Optimal Dyck Reachability for Data-dependence and Alias Analysis
A fundamental algorithmic problem at the heart of static analysis is Dyck reachability. The input is a graph where the edges are labeled with different types of opening and closing parentheses, and the reachability information is computed via paths whose parentheses are properly matched. We present new results for Dyck reachability problems with applications to alias analysis and data-dependence analysis. Our main contributions, that include improved upper bounds as well as lower bounds that establish optimality guarantees, are as follows:
First, we consider Dyck reachability on bidirected graphs, which is the standard way of performing field-sensitive points-to analysis. Given a bidirected graph with $n$ nodes and $m$ edges, we present: (i)~an algorithm with worst-case running time $O(m + n \cdot \alpha(n))$, where $\alpha(n)$ is the inverse Ackermann function, improving the previously known $O(n^2)$ time bound; (ii)~a matching lower bound that shows that our algorithm is optimal wrt to worst-case complexity; and (iii)~an optimal average-case upper bound of $O(m)$ time, improving the previously known $O(m \cdot \log n)$ bound.
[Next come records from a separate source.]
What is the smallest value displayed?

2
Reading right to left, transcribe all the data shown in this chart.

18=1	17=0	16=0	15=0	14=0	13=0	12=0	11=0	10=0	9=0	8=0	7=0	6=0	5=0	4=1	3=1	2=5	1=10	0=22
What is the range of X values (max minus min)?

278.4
Second, we consider the problem of context-sensitive data-dependence analysis, where the task is to obtain analysis summaries of library code in the presence of callbacks. Our algorithm preprocesses libraries in almost linear time, after which the contribution of the library in the complexity of the client analysis is only linear, and only wrt the number of call sites.
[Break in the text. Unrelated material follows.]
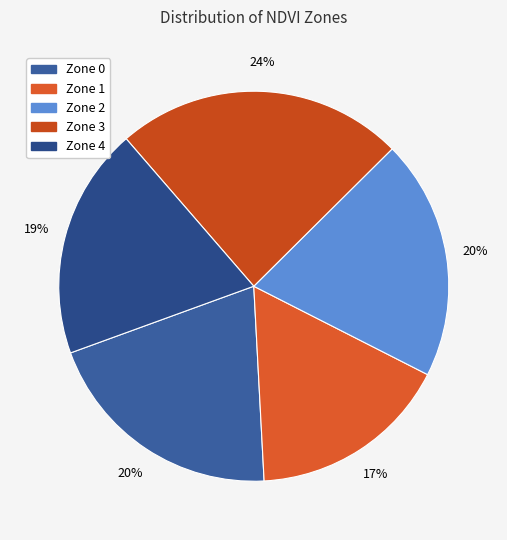

Do Zone 3 and Zone 4 together represent more than half of the pie?

No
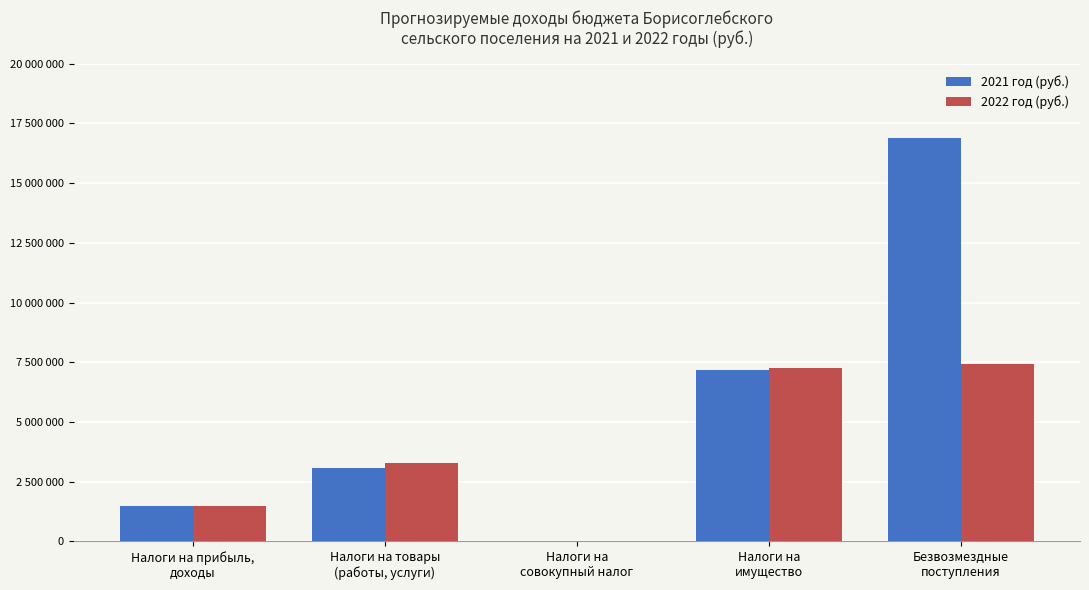

At which category is the sum across all series the highest?

Безвозмездные
поступления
Third, we prove that combinatorial algorithms for Dyck reachability on general graphs with truly sub-cubic bounds cannot be obtained without obtaining sub-cubic combinatorial algorithms for Boolean Matrix Multiplication, which is a long-standing open problem. Thus we establish that the existing combinatorial algorithms for Dyck reachability are (conditionally) optimal for general graphs.
Finally, we provide a prototype implementation of our algorithms for both alias analysis and data-dependence analysis. Our experimental evaluation demonstrates that the new algorithms significantly outperform all existing methods on the two problems, over real-world benchmarks.